SELECTED EXCERPT =>
• • • •

When Lori and I were travelling by RV we stayed in a number of state parks. We quickly realised how much more we enjoyed being among the trees or close to a lake than being in a more developed RV park. (The new banner image for the blog comes from one of our favourite such places, between Raleigh and Durham North Carolina.) This made us aware of our need for “blue and green”.
I have since read several articles talking about the positive effects of getting out into nature. It’s good for your mental and physical health, and when you do it with your wife it’s good for your marriage too.
Nature is calling, don’t put it on hold!
Today I want to do some more foundation work on looking at the Bible to discern how God intended us to live our marriages.
When we study the Bible it’s important to know the audience to whom things were written. One huge factor is old testament (or covenant) versus new. While God didn’t change, our relationship with Him did change. What’s more, many of the rules that were imposed on the Jews of old don’t apply to us. I can freely eat shrimp, pet a dog, shave my beard, or mow the lawn on Saturday (the Sabbath) whereas those under the old covenant were forbidden from doing any of those things.

• • • •

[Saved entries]
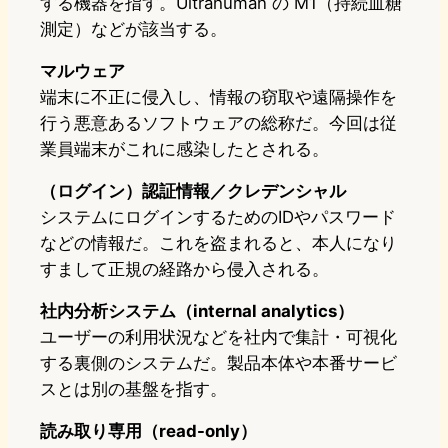
する機器を指す。Ultrahuman の M1（持続血糖
測定）などが該当する。
マルウェア
端末に不正に侵入し、情報の窃取や遠隔操作を
行う悪意あるソフトウェアの総称だ。今回は従
業員端末がこれに感染したとされる。
（ログイン）認証情報／クレデンシャル
システムにログインするためのIDやパスワード
などの情報だ。これを盗まれると、本人になり
すまして正規の経路から侵入される。
社内分析システム（internal analytics）
ユーザーの利用状況などを社内で集計・可視化
する裏側のシステムだ。製品本体や本番サービ
スとは別の基盤を指す。
読み取り専用（read-only）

• • • •

ACTIVITIES =>
**A.** Rewrite the saved entries with "マルウェア" changed to "悪性プログラム" and every other line left unchanged. Leave the pictures out.
**B.** Go on with the blog post about nature and reading the Bible on marriage, picking up after its final sentence.
The text and the saved entries come from unrelated sources.

ANSWERS BELOW =>
**A.**
する機器を指す。Ultrahuman の M1（持続血糖
測定）などが該当する。
悪性プログラム
端末に不正に侵入し、情報の窃取や遠隔操作を
行う悪意あるソフトウェアの総称だ。今回は従
業員端末がこれに感染したとされる。
（ログイン）認証情報／クレデンシャル
システムにログインするためのIDやパスワード
などの情報だ。これを盗まれると、本人になり
すまして正規の経路から侵入される。
社内分析システム（internal analytics）
ユーザーの利用状況などを社内で集計・可視化
する裏側のシステムだ。製品本体や本番サービ
スとは別の基盤を指す。
読み取り専用（read-only）

**B.**
We are told that marriage is an example of God’s relationship with us. If our relationship with God changed because of what Jesus did, does that mean there are changes in how husbands and wives are supposed to relate? If the example changed, it seems likely what was based on the example might also change. I’m not saying it proves anything, but it should make us consider the possibility.
Did any of God’s rules or expectations for marriage change when Jesus came? Absolutely. Jesus said that divorce for any reason was never God’s will, that He only allowed it because of the hardness of men’s hearts. The “new” rule is that divorce followed by remarriage is only valid when done because of sexual sin. Beyond that, Jesus made sexual sin a much bigger category when He talked about lusting for a woman we see as adultery of the heart.
I offer these examples as proof that we can’t blindly apply what the OT says about marriage to our lives. If something appears in the old testament but not the new that doesn’t mean it’s no longer valid, but it does mean we need to do some digging.
Another issue is the fact that the Bible often narrates a story without making any comment on what happens. We are told, for example, that Lot’s daughters got him drunk and had sex with him so they could get pregnant. Nowhere are we told what they did was wrong. Some of what we read about how men treated their wives in the OT may be the same thing, the narration of something without pointing out it’s wrong.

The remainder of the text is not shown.